Com os últimos números de outubro, referentes à inflação, de uma coisa estamos agora cientes: acabou a era da inflação baixa.

Não deixa de ser arrepiante o discurso de alguns banqueiros centrais, sobre o alegado caráter temporário deste disparar dos valores da inflação. Eles, que inundaram o mundo com dinheiro grátis, substituindo-se na tomada de decisões aos políticos eleitos, conscientes que estavam dos efeitos de suas ações sobre o emprego, investimento, aforro, estabilidade do setor financeiro, curiosamente parecem agora ter sido apanhados de surpresa pelas suas ações.

Os mercados das obrigações, livres de restrições políticas ou de efeitos de halo das decisões dos banqueiros centrais, têm sido razoavelmente assertivos: acreditam que nos próximos anos as metas de inflação dos bancos centrais serão ultrapassadas, ainda que sem uma perda total de controlo.

Mostram também que acreditam que a economia alemã, após uma década de deflação, entrou num ciclo de inflação alta. E que tal padrão poderá ser o novo normal das restantes economias da União Europeia. E isto explica o motivo pelo qual em sede de concertação social, na mesma nação locomotiva da Europa, se discutem aumentos das cláusulas de expressão pecuniária do trabalho na ordem dos 5%. Sim, caro leitor, leu bem.

Os dados de outubro mostram ainda que as pressões inflacionistas, até ao início do verão muito associadas ao reabrir da economia, agora se espalharam por um leque alargado de setores, de categorias de produtos e de alguns serviços. Já não estamos apenas no domínio da reabertura da economia ou de meros efeitos da base de cálculo.

==============================

Explorar o material
a: Reproduza fielmente a parte do excerto sobre a inflação que começa nas palavras que contêm "Os mercados das" e termina em "leitor, leu bem.".
b: Reescreva de forma mais curta o parágrafo do excerto sobre a inflação que começa por "Os dados de outubro mostram ainda", mantendo os factos principais.
c: Segundo o excerto sobre a inflação, por que motivo se discutem na Alemanha, em sede de concertação social, aumentos na ordem dos 5%? Responda em uma a três frases.
Baseie-se unicamente no excerto.

==============================

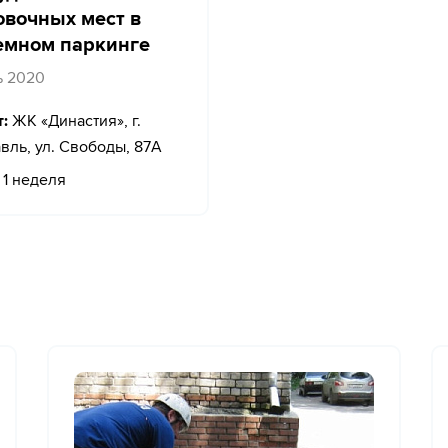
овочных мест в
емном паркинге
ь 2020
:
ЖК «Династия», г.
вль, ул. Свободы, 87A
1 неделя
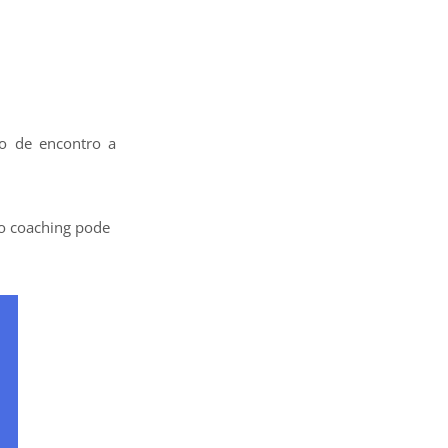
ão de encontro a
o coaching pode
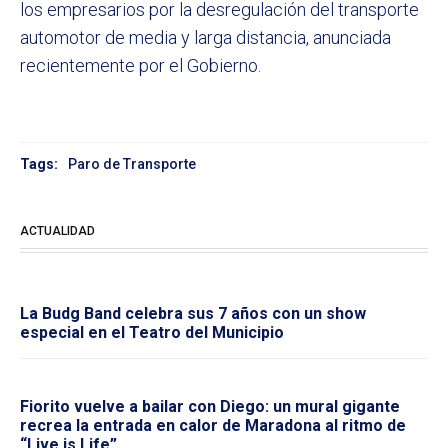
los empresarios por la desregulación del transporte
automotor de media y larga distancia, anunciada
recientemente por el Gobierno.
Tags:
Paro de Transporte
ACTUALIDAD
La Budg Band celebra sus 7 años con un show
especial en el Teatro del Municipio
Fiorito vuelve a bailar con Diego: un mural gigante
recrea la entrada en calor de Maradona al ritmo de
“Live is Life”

==============================

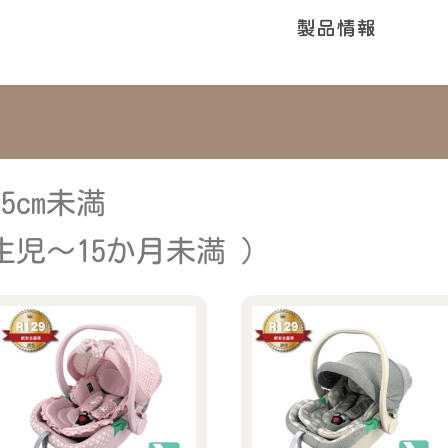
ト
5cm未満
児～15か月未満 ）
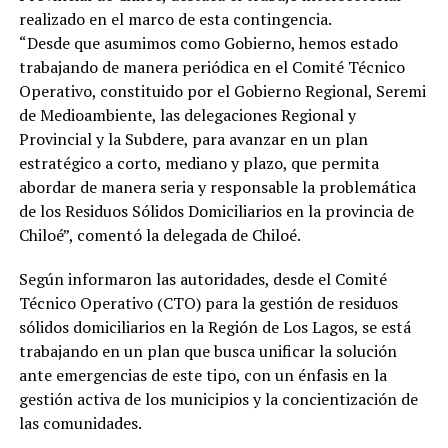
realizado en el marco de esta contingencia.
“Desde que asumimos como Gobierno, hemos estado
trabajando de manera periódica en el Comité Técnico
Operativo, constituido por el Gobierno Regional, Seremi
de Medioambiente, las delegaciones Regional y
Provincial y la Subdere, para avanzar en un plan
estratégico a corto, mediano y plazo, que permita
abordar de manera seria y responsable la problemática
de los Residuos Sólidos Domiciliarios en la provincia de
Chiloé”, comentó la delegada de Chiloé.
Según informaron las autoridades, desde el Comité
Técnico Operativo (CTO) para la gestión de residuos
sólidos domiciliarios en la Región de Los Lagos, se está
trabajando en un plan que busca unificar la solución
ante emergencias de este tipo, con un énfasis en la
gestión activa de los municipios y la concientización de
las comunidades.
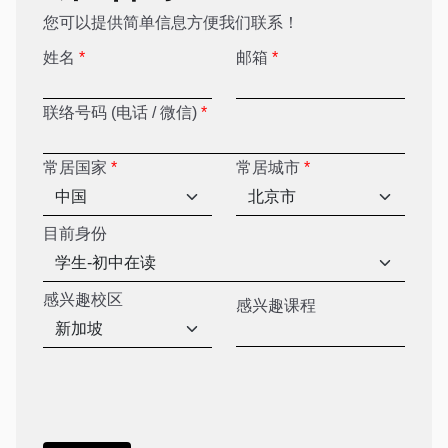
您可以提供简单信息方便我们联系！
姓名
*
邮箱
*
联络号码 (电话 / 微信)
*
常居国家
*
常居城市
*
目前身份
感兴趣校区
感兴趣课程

==============================

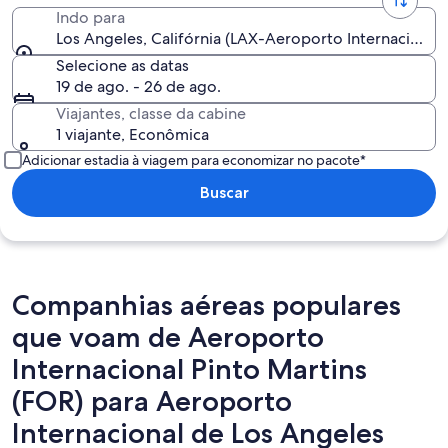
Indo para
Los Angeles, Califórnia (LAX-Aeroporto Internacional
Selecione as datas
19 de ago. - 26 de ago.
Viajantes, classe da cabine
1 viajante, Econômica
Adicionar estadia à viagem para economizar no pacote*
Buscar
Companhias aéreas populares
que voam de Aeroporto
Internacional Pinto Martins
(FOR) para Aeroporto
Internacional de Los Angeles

==============================

Respostas às tarefas
a:
Os mercados das obrigações, livres de restrições políticas ou de efeitos de halo das decisões dos banqueiros centrais, têm sido razoavelmente assertivos: acreditam que nos próximos anos as metas de inflação dos bancos centrais serão ultrapassadas, ainda que sem uma perda total de controlo.

Mostram também que acreditam que a economia alemã, após uma década de deflação, entrou num ciclo de inflação alta. E que tal padrão poderá ser o novo normal das restantes economias da União Europeia. E isto explica o motivo pelo qual em sede de concertação social, na mesma nação locomotiva da Europa, se discutem aumentos das cláusulas de expressão pecuniária do trabalho na ordem dos 5%. Sim, caro leitor, leu bem.

b: As pressões inflacionistas deviam-se sobretudo à reabertura da economia até ao início do verão. Segundo os dados de outubro, alargaram-se agora a muitos setores, a várias categorias de produtos e a alguns serviços. Já não se explicam apenas pela reabertura ou por efeitos da base de cálculo.

c: Os mercados das obrigações mostram acreditar que a economia alemã entrou num ciclo de inflação alta, após uma década de deflação. Mostram também acreditar que esse padrão poderá ser o novo normal das restantes economias da União Europeia.